▶ What to produce
Transcribe every line of text in the rows below without changing anything, and leave the pictures out of your answer.

▶ Supplied data
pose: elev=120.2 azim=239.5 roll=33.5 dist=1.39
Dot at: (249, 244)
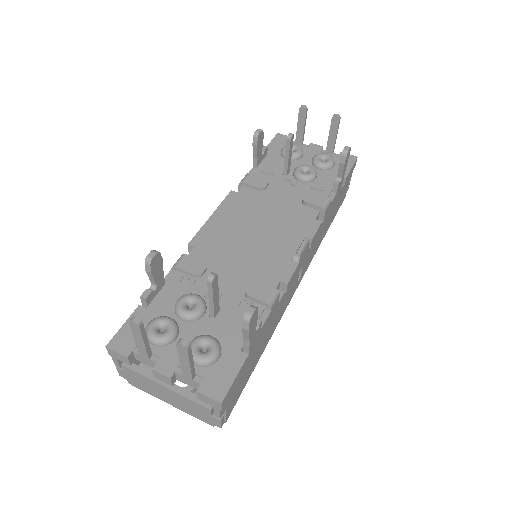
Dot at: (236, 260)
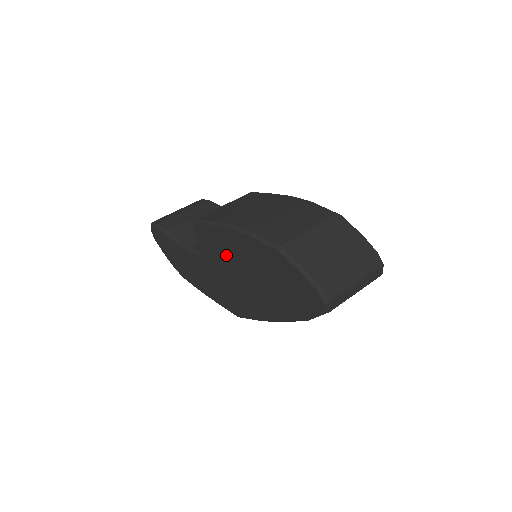
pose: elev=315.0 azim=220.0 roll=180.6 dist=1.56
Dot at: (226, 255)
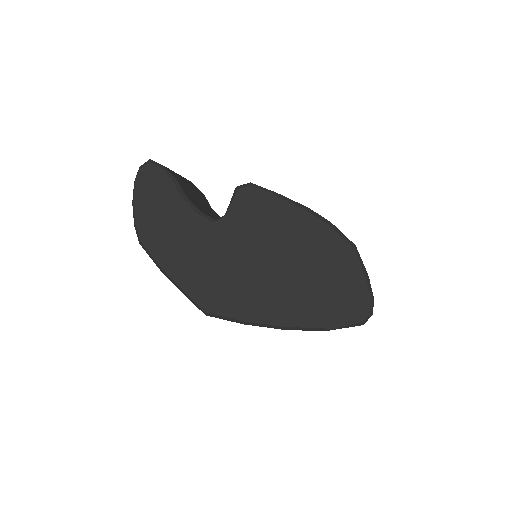
Dot at: (266, 233)
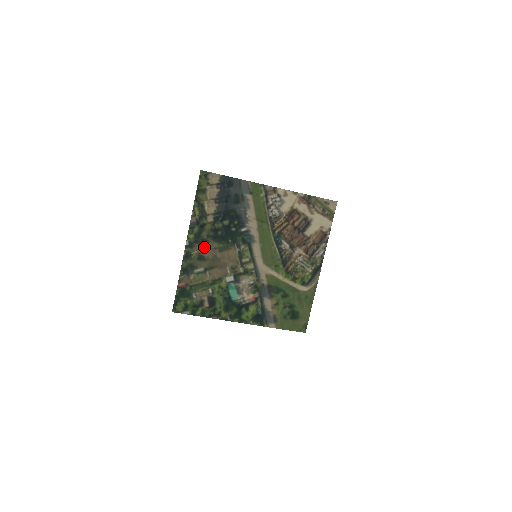
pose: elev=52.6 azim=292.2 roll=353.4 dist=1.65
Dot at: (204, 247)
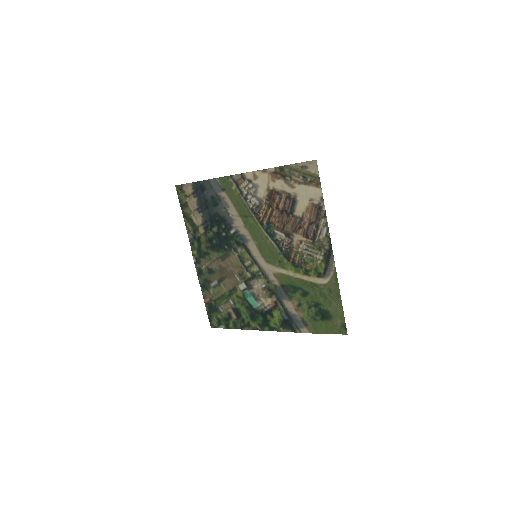
Dot at: (208, 260)
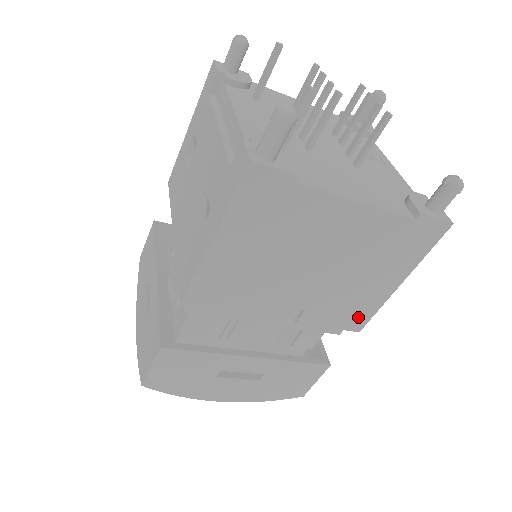
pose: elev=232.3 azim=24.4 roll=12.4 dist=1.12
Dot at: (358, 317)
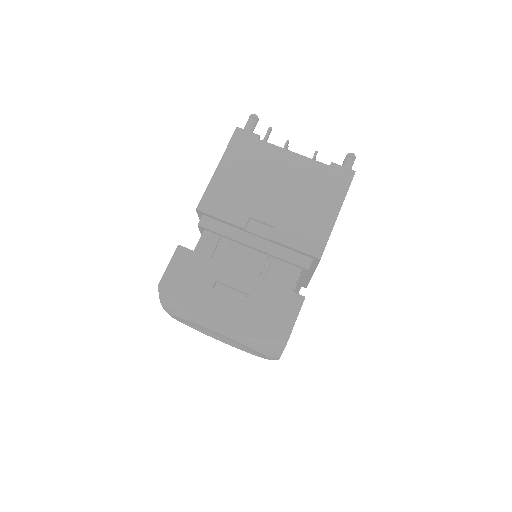
Dot at: (315, 242)
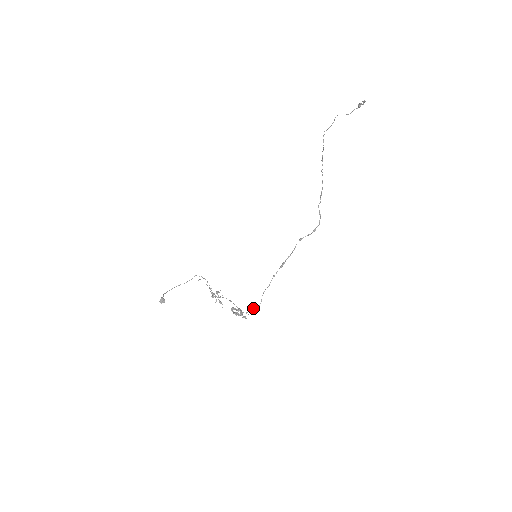
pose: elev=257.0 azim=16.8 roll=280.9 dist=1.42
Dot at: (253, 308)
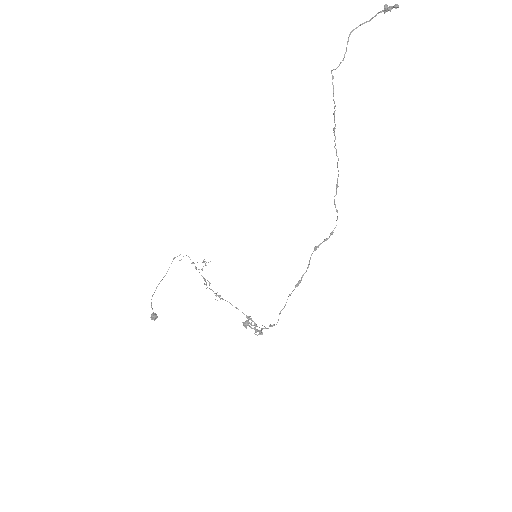
Dot at: (269, 325)
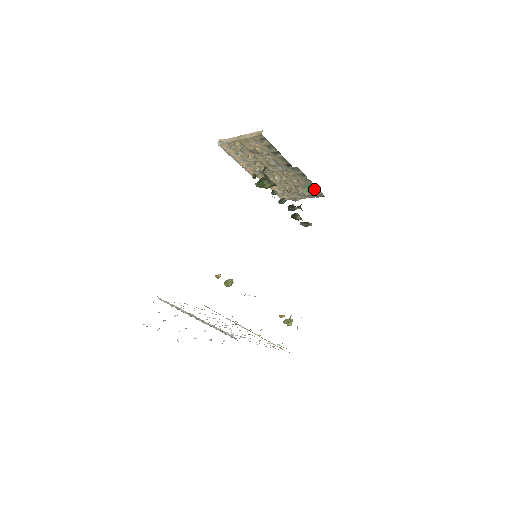
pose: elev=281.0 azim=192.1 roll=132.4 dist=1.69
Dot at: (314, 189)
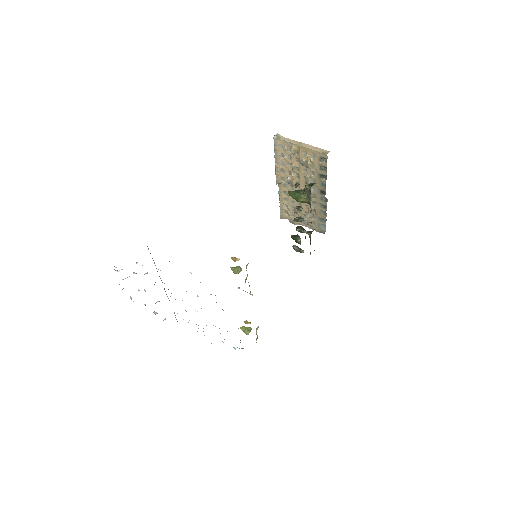
Dot at: (322, 223)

▶ Answer to the exercise
pose: elev=120.2 azim=239.5 roll=33.5 dist=1.39
Dot at: (249, 244)
Dot at: (236, 260)
pose: elev=315.0 azim=220.0 roll=180.6 dist=1.56
Dot at: (226, 255)
Dot at: (266, 233)
pose: elev=52.6 azim=292.2 roll=353.4 dist=1.65
Dot at: (204, 247)
Dot at: (208, 260)
pose: elev=232.3 azim=24.4 roll=12.4 dist=1.12
Dot at: (358, 317)
Dot at: (315, 242)
pose: elev=257.0 azim=16.8 roll=280.9 dist=1.42
Dot at: (253, 308)
Dot at: (269, 325)
pose: elev=281.0 azim=192.1 roll=132.4 dist=1.69
Dot at: (314, 189)
Dot at: (322, 223)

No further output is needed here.